Solving this problem is also the crux of the solution for speeding up the report’s performance. A single query was used to walk through all of the customers (see the data model in the Figure 2). This is why, rather than executing a query for each statistic, it is possible to update all of the appropriate statistics based on the values associated with the currently processed customer. The statistics were placed into an individual PL/SQL table using a simple hash function to concatenate the row, column and statistic number. This enabled easy insert and retrieval of statistic values. (A separate routine was used for each statistic type. This helped modularize the code and keep it well organized).

The rest of the process is fairly straightforward:

·         Calculate each statistical element into the special collector (set of PL/SQL tables serving as temporary storage).  Performance-wise, it is better to perform all necessary calculations at one time for each record and place it in the memory for future grouping).

·         Spin through the collector and update proper objects from the collection.

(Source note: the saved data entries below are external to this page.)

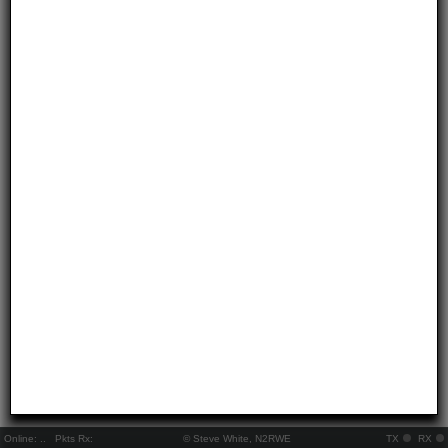
Online:
..
Pkts Rx:
© Steve White, N2RWE
TX
RX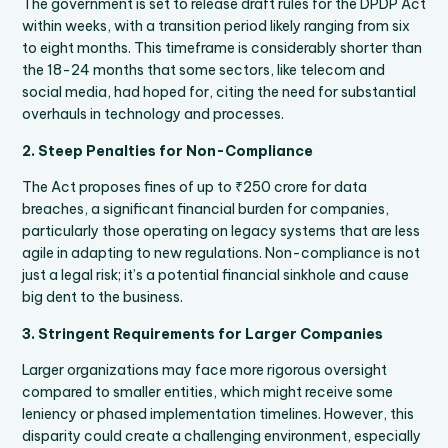
The government is set to release draft rules for the DPDP Act
within weeks, with a transition period likely ranging from six
to eight months. This timeframe is considerably shorter than
the 18-24 months that some sectors, like telecom and
social media, had hoped for, citing the need for substantial
overhauls in technology and processes.
2. Steep Penalties for Non-Compliance
The Act proposes fines of up to ₹250 crore for data
breaches, a significant financial burden for companies,
particularly those operating on legacy systems that are less
agile in adapting to new regulations. Non-compliance is not
just a legal risk; it’s a potential financial sinkhole and cause
big dent to the business.
3. Stringent Requirements for Larger Companies
Larger organizations may face more rigorous oversight
compared to smaller entities, which might receive some
leniency or phased implementation timelines. However, this
disparity could create a challenging environment, especially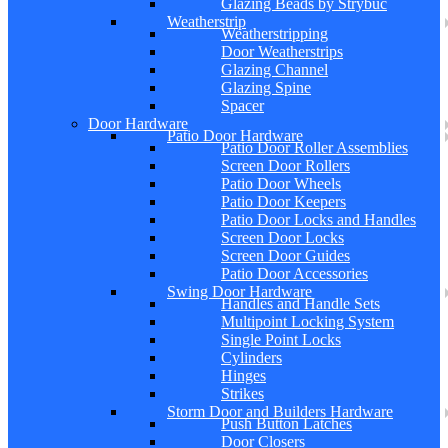
Glazing Beads by Strybuc
Weatherstrip
Weatherstripping
Door Weatherstrips
Glazing Channel
Glazing Spine
Spacer
Door Hardware
Patio Door Hardware
Patio Door Roller Assemblies
Screen Door Rollers
Patio Door Wheels
Patio Door Keepers
Patio Door Locks and Handles
Screen Door Locks
Screen Door Guides
Patio Door Accessories
Swing Door Hardware
Handles and Handle Sets
Multipoint Locking System
Single Point Locks
Cylinders
Hinges
Strikes
Storm Door and Builders Hardware
Push Button Latches
Door Closers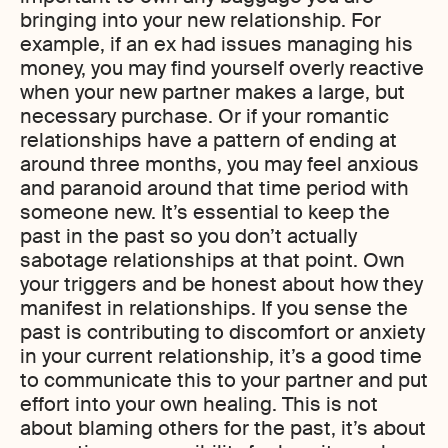
bringing into your new relationship. For
example, if an ex had issues managing his
money, you may find yourself overly reactive
when your new partner makes a large, but
necessary purchase. Or if your romantic
relationships have a pattern of ending at
around three months, you may feel anxious
and paranoid around that time period with
someone new. It’s essential to keep the
past in the past so you don’t actually
sabotage relationships at that point. Own
your triggers and be honest about how they
manifest in relationships. If you sense the
past is contributing to discomfort or anxiety
in your current relationship, it’s a good time
to communicate this to your partner and put
effort into your own healing. This is not
about blaming others for the past, it’s about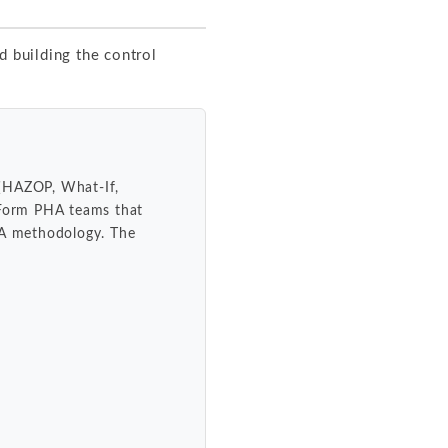
d building the control
 (HAZOP, What-If,
. Form PHA teams that
HA methodology. The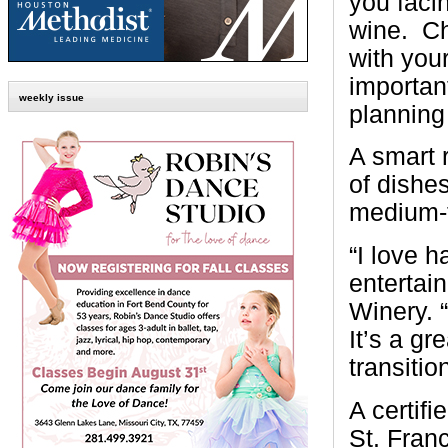
you faci
wine.
Ch
with you
importan
weekly issue
planning
A smart r
of dishe
medium-to
“I love h
entertai
Winery. 
It’s a gr
transitio
A certif
St. Franc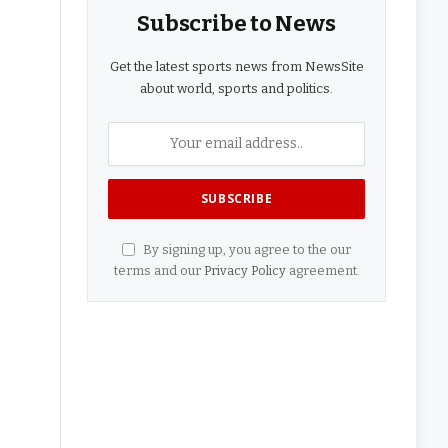
Subscribe to News
Get the latest sports news from NewsSite
about world, sports and politics.
By signing up, you agree to the our
terms and our
Privacy Policy
agreement.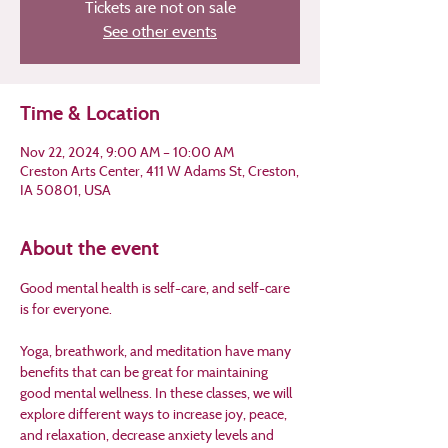
Tickets are not on sale
See other events
Time & Location
Nov 22, 2024, 9:00 AM – 10:00 AM
Creston Arts Center, 411 W Adams St, Creston,
IA 50801, USA
About the event
Good mental health is self-care, and self-care 
is for everyone.
Yoga, breathwork, and meditation have many 
benefits that can be great for maintaining 
good mental wellness. In these classes, we will 
explore different ways to increase joy, peace, 
and relaxation, decrease anxiety levels and 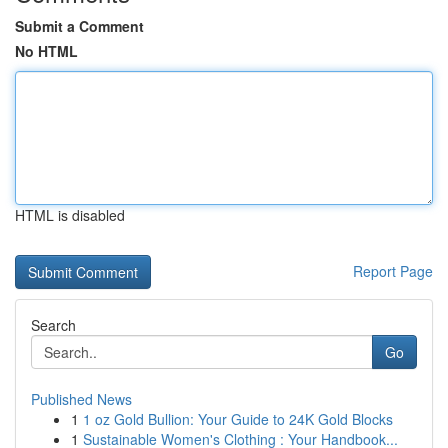
Submit a Comment
No HTML
HTML is disabled
Report Page
Search
Go
Published News
1
1 oz Gold Bullion: Your Guide to 24K Gold Blocks
1
Sustainable Women's Clothing : Your Handbook...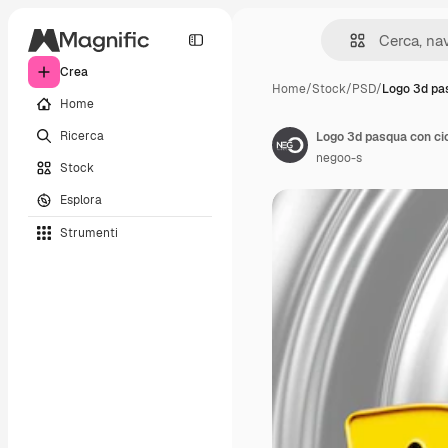
Crea
Home
/
Stock
/
PSD
/
Logo 3d pa
Home
Ricerca
Logo 3d pasqua con cio
negoo-s
Stock
Esplora
Strumenti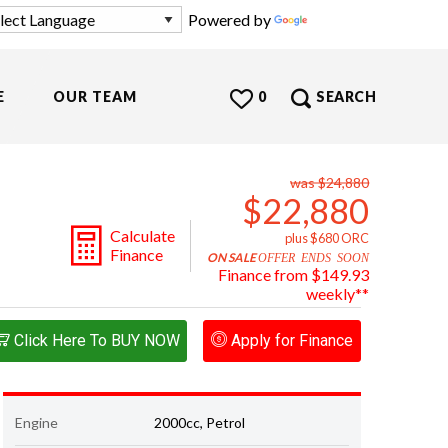
Powered by
Translate
E
OUR TEAM
0
SEARCH
was $24,880
$22,880
Calculate
plus $680 ORC
Finance
ON SALE
OFFER ENDS SOON
Finance from $149.93
weekly**
Click Here To BUY NOW
Apply for Finance
Engine
2000cc, Petrol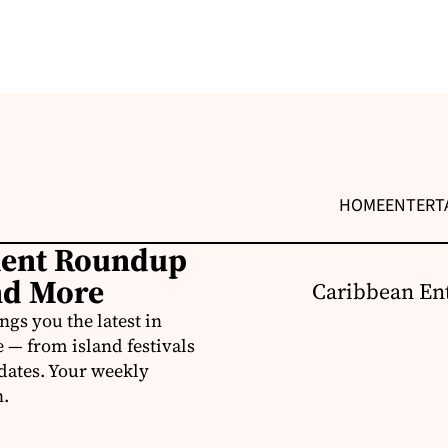
HOME
ENTERT
ment Roundup
nd More
Caribbean Ent
s you the latest in
e — from island festivals
pdates. Your weekly
n.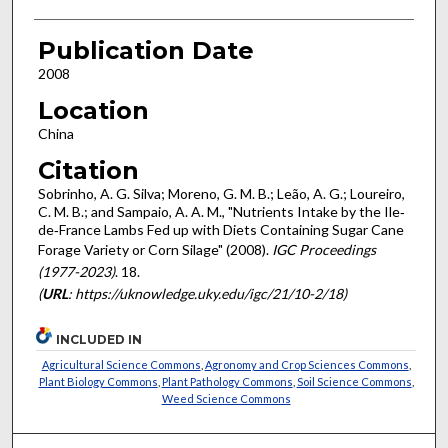
Publication Date
2008
Location
China
Citation
Sobrinho, A. G. Silva; Moreno, G. M. B.; Leão, A. G.; Loureiro,
C. M. B.; and Sampaio, A. A. M., "Nutrients Intake by the Ile‐
de‐France Lambs Fed up with Diets Containing Sugar Cane
Forage Variety or Corn Silage" (2008).
IGC Proceedings
(1977-2023)
. 18.
(
URL
: https://uknowledge.uky.edu/igc/21/10-2/18)
INCLUDED IN
Agricultural Science Commons
,
Agronomy and Crop Sciences Commons
,
Plant Biology Commons
,
Plant Pathology Commons
,
Soil Science Commons
,
Weed Science Commons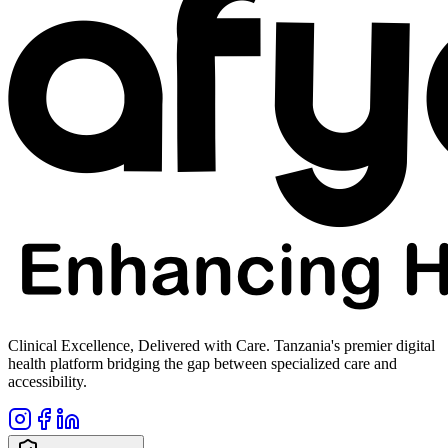
Clinical Excellence, Delivered with Care. Tanzania's premier digital
health platform bridging the gap between specialized care and
accessibility.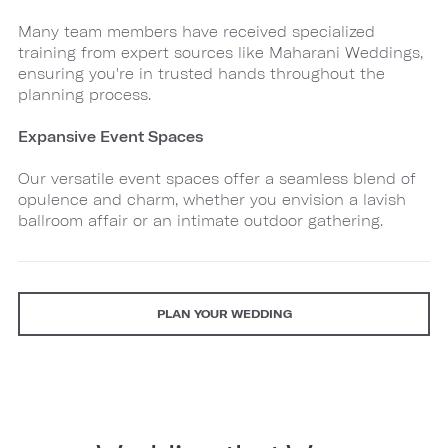
Many team members have received specialized
training from expert sources like Maharani Weddings,
ensuring you're in trusted hands throughout the
planning process.
Expansive Event Spaces
Our versatile event spaces offer a seamless blend of
opulence and charm, whether you envision a lavish
ballroom affair or an intimate outdoor gathering.
PLAN YOUR WEDDING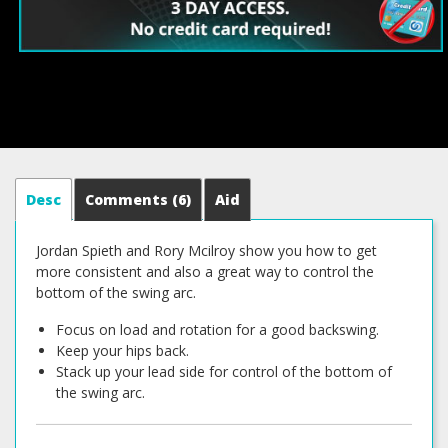
Desc
Comments
(6)
Aid
Jordan Spieth and Rory Mcilroy show you how to get
more consistent and also a great way to control the
bottom of the swing arc.
Focus on load and rotation for a good backswing.
Keep your hips back.
Stack up your lead side for control of the bottom of
the swing arc.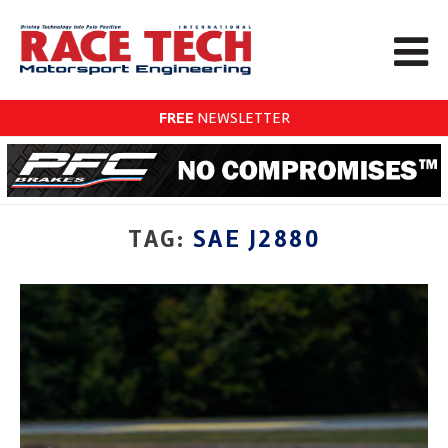
FREE
NEWSLETTER
TAG:
SAE J2880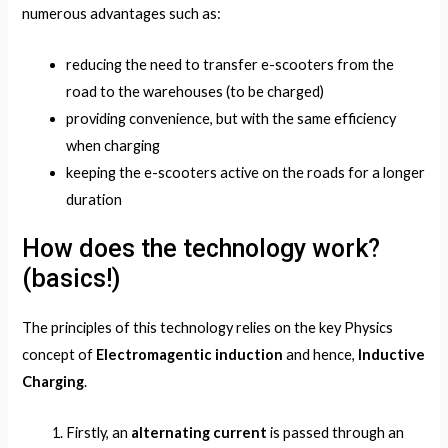
numerous advantages such as:
reducing the need to transfer e-scooters from the
road to the warehouses (to be charged)
providing convenience, but with the same efficiency
when charging
keeping the e-scooters active on the roads for a longer
duration
How does the technology work?
(basics!)
The principles of this technology relies on the key Physics
concept of
Electromagentic induction
and hence,
Inductive
Charging
.
Firstly, an
alternating current
is passed through an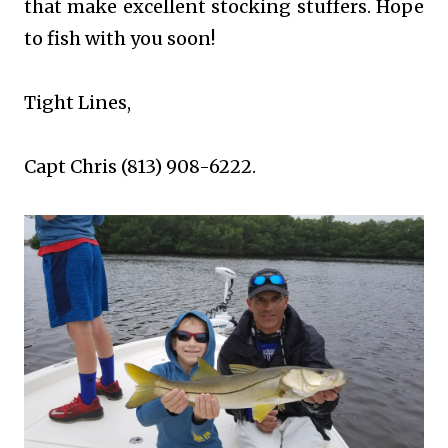
that make excellent stocking stuffers. Hope
to fish with you soon!
Tight Lines,
Capt Chris (813) 908-6222.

·         Rollup the object collection to the specified break-points.

NOTE: Code examples are described in detail in another ODTUG 2004 conference paper entitled “Object Types vs. PL/SQL Tables: 2 Practical Examples” - Michael Rosenblum)

Conclusions

Solving the search engine problem required a new style of development involving an additional level of abstraction (based on object collections and dynamic SQL) between the user and the database. Achieving adequate performance and ease of system maintenance were valid proofs of concept for the architecture developed for building web-based applications at Dulcian. The method has proven to be very scalable in the case of the reporting engine.

Object collections helped to decrease the complexity of reports from the developer’s side. The result looks like a regular view and does not require a lot of pre-processing on the client side. Moving most of the logic into the database makes the system much easier to use and maintain.

About the Author

Michael Rosenblum is a DBA at Dulcian, Inc. He also supports the Dulcian developers by writing complex PL/SQL and researching new features.